I'm fairly new to deep learning, so if terminology makes no sense, please let me know so I can clarify what I mean.
We're working with a neural network for applying classes to inputs. That is, each output unit represents a target class, and its activation denotes the amount of relevance for a given input. The output layer is fully connected to the previous one.
This NN is used for prioritizing and ordering search results, so learning happens online (based on user choices), and the function/mapping we're approximating may shift over time.
Since the domain of our search results is open-ended, the set of target classes may dynamically change over time. Therefore, a fixed set of output units representing output classes doesn't work for us.
Is there any best practice (or at least some research) on adding/removing output layer nodes on already-trained neural networks?

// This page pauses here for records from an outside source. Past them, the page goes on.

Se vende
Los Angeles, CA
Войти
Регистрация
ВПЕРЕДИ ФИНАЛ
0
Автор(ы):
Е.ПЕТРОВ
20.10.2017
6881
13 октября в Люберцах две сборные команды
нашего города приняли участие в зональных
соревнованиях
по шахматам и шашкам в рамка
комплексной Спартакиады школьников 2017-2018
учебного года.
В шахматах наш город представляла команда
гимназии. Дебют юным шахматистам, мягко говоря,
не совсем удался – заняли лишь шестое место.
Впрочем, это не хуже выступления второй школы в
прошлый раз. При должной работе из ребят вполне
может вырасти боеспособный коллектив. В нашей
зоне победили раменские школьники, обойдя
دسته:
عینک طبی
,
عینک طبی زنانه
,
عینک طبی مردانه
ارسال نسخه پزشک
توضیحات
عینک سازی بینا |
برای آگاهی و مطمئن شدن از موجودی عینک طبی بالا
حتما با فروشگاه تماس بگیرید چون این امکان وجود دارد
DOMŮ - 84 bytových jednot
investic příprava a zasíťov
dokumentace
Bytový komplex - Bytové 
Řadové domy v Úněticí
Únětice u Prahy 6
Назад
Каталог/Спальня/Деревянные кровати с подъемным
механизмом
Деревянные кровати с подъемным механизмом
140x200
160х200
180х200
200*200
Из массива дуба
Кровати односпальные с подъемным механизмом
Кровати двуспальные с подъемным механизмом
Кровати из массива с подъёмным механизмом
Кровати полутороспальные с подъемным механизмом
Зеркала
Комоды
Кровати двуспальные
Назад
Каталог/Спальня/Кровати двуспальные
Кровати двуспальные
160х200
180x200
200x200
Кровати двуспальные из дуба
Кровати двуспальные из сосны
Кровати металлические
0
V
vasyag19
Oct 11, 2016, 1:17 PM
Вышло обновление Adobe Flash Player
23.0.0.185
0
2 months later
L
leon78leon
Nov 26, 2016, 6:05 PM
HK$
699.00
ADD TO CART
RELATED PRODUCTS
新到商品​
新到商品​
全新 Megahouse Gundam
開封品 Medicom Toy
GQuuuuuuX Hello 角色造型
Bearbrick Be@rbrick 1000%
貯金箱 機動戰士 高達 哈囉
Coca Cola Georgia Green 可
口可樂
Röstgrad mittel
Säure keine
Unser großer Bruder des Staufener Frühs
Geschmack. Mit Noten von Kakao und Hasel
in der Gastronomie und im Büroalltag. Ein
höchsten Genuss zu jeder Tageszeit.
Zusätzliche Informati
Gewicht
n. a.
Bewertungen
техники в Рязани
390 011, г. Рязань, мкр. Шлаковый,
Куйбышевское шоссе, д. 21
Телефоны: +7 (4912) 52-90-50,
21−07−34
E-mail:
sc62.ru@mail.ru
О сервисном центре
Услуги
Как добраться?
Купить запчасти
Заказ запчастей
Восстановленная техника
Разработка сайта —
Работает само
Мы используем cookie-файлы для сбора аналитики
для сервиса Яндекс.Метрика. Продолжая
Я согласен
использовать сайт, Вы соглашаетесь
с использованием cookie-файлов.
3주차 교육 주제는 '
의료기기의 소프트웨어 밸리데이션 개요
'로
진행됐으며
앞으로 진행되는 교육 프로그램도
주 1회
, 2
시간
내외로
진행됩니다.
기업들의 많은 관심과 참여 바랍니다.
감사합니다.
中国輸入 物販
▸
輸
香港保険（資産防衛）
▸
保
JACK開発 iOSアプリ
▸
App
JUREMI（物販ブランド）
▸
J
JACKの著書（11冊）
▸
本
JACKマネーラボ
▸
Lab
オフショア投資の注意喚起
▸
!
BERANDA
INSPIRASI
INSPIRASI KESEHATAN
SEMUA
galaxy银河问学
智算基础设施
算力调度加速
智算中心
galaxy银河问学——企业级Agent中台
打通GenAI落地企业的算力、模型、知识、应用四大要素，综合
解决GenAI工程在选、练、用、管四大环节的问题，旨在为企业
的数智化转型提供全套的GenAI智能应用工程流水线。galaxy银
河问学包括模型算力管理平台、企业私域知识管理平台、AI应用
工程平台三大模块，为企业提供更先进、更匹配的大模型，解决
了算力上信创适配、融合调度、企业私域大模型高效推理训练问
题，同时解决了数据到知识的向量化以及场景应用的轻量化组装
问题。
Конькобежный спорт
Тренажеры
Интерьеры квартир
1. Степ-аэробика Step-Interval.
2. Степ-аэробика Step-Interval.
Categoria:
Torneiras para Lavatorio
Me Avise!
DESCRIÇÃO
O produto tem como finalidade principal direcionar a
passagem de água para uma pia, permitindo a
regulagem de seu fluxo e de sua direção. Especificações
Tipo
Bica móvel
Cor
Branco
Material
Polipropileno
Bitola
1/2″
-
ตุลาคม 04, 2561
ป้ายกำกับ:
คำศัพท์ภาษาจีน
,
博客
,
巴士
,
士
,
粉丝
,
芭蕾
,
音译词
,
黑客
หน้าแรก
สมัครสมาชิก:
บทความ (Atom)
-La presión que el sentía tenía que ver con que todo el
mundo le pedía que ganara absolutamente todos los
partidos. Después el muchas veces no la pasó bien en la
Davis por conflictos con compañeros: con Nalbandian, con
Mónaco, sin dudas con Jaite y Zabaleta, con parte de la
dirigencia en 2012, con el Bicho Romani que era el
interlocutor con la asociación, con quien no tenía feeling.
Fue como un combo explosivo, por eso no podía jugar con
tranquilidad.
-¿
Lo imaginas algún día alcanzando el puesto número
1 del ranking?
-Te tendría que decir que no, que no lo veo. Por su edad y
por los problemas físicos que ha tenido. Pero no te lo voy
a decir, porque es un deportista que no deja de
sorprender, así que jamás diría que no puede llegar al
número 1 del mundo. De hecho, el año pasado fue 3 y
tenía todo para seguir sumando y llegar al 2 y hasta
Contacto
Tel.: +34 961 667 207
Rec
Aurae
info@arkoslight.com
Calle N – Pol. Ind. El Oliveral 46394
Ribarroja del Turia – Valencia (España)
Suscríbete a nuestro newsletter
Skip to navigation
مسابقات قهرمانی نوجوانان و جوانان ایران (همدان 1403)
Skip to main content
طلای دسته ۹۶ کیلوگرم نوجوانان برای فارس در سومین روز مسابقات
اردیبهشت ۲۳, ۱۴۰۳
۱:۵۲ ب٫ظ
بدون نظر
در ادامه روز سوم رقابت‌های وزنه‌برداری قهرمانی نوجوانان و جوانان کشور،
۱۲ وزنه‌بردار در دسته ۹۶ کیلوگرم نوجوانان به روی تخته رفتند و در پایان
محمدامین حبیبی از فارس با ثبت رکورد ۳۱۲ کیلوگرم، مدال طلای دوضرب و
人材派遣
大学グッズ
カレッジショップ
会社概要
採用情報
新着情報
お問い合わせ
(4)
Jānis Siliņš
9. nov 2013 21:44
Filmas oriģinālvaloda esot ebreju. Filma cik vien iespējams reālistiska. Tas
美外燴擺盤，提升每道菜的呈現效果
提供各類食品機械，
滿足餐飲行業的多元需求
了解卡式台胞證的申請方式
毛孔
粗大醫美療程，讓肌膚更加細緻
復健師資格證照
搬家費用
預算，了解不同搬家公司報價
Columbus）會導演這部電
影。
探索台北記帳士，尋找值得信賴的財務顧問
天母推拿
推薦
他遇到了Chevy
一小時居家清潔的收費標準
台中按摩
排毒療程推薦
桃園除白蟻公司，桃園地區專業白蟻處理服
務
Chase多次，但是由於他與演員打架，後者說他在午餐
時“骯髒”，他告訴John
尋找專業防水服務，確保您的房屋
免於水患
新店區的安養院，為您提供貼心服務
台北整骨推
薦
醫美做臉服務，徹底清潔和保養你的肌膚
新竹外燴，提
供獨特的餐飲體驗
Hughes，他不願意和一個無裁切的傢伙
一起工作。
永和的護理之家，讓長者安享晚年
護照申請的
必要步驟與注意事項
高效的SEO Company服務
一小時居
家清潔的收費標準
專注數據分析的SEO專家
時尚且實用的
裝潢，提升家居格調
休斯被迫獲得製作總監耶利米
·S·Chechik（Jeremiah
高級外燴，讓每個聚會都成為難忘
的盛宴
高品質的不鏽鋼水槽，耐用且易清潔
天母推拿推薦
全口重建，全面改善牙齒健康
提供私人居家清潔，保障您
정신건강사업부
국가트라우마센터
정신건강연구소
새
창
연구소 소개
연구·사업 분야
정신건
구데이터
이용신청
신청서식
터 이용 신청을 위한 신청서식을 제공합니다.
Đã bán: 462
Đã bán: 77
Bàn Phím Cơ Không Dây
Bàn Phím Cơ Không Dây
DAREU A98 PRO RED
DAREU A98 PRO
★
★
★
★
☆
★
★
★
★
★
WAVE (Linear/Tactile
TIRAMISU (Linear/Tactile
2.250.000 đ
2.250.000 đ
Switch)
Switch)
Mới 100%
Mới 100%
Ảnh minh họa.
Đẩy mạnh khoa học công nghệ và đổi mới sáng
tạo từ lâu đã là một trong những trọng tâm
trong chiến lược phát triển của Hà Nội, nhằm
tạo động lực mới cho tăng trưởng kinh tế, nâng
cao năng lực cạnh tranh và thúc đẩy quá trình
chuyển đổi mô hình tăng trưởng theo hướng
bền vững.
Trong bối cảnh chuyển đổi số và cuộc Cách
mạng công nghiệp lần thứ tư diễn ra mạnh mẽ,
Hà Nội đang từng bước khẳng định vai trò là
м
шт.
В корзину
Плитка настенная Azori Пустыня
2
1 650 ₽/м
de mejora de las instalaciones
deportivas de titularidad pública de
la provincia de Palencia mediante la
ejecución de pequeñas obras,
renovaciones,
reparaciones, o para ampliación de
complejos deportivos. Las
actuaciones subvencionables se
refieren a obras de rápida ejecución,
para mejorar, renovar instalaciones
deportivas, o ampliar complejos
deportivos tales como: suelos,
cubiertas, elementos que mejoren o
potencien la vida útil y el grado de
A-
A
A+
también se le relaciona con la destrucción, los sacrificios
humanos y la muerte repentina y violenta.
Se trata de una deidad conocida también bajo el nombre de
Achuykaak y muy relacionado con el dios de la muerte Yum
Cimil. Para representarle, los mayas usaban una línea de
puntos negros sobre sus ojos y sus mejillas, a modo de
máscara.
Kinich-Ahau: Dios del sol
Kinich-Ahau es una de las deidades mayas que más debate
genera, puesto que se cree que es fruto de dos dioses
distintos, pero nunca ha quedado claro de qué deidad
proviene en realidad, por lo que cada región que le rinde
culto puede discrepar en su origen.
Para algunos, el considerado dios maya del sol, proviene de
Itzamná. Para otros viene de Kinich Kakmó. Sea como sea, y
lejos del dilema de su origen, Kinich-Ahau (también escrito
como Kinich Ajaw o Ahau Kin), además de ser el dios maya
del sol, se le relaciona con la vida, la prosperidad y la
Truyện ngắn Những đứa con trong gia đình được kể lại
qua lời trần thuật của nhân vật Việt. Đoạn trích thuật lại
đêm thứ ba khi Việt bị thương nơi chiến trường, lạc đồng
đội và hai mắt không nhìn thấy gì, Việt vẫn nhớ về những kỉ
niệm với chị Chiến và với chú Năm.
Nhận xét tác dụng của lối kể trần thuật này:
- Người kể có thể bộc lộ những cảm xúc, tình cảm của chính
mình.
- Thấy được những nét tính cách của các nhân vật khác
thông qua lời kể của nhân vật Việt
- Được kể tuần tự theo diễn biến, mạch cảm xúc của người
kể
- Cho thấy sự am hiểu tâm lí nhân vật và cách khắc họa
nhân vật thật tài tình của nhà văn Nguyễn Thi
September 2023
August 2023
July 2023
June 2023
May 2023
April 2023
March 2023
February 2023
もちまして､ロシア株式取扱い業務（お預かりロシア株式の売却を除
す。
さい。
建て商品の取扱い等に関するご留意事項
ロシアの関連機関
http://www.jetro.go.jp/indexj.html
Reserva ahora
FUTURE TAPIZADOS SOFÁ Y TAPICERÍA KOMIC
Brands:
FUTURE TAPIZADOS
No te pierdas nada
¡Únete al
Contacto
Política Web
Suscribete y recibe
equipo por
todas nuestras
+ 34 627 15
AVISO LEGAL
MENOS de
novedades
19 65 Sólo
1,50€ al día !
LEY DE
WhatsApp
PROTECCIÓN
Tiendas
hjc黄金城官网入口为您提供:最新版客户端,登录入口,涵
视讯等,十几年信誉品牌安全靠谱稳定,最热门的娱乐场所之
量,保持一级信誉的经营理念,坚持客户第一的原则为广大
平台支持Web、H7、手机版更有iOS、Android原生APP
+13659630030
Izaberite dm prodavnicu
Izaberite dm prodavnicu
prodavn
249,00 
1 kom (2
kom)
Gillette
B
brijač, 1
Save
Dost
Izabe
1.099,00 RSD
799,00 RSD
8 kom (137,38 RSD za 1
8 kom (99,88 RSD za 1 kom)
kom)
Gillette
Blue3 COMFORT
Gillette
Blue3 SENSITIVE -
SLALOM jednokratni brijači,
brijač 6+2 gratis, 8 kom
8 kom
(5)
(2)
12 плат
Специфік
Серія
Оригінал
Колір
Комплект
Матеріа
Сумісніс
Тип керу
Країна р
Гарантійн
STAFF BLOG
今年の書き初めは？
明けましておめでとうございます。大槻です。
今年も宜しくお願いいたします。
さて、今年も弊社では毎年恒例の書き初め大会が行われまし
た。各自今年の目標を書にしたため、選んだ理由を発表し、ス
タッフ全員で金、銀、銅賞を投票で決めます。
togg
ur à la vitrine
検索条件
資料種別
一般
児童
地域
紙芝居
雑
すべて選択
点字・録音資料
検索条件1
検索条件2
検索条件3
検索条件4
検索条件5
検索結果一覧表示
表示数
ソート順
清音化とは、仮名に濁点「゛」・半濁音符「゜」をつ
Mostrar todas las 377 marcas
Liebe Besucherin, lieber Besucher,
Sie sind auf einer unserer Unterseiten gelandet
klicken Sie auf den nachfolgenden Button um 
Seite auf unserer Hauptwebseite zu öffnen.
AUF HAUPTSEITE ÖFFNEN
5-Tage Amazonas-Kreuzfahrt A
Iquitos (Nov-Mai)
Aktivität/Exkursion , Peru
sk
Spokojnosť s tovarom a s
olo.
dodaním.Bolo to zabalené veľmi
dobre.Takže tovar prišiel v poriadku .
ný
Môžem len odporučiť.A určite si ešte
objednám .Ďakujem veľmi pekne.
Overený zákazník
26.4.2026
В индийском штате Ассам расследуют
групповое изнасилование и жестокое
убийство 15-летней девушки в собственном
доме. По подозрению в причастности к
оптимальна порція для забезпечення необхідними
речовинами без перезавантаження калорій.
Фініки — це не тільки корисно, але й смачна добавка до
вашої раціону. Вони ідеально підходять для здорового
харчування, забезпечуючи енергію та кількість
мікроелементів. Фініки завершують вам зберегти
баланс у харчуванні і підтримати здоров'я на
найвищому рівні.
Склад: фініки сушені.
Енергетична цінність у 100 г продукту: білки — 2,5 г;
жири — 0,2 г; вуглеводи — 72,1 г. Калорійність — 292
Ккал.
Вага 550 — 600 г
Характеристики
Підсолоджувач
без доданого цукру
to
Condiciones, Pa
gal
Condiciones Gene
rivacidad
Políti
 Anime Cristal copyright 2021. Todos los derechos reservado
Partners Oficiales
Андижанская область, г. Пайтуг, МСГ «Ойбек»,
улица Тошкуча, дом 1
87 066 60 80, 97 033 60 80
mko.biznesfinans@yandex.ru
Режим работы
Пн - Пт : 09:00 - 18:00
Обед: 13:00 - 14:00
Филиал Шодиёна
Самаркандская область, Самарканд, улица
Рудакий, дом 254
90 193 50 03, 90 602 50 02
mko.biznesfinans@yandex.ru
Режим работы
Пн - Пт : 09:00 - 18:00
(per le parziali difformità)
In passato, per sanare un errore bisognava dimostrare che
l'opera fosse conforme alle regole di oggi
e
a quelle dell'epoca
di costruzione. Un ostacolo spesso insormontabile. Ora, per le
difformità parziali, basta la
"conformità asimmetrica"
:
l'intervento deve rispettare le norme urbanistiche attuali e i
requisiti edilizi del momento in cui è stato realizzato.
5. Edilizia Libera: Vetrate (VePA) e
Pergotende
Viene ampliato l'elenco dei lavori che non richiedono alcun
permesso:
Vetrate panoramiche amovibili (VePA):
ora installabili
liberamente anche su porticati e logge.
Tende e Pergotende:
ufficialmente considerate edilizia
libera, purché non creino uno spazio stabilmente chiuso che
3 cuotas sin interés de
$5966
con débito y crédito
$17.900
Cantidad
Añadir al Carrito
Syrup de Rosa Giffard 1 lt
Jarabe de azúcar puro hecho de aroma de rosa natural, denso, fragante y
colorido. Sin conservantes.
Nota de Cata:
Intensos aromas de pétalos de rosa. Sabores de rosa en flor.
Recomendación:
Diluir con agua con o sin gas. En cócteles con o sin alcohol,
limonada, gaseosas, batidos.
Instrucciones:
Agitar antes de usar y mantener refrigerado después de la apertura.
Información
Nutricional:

To our surprise, we couldn't find any research papers or other literature discussing this topic.
For what it's worth, our current best idea is to deal with changes in the target set the following way:
- For classes vanishing from the target set, remove their corresponding output layer units.
- For new classes appearing in the target set, create new output layer units and fully connect them
with weight zero(or alternatively, average of existing other edges, or randomized).
With such a solution, we'd expect the NN to remain stable on existing classes, and potentially giving a "disadvantage" to new ones, but this seems acceptable. Are there any other bad side effects that might emerge?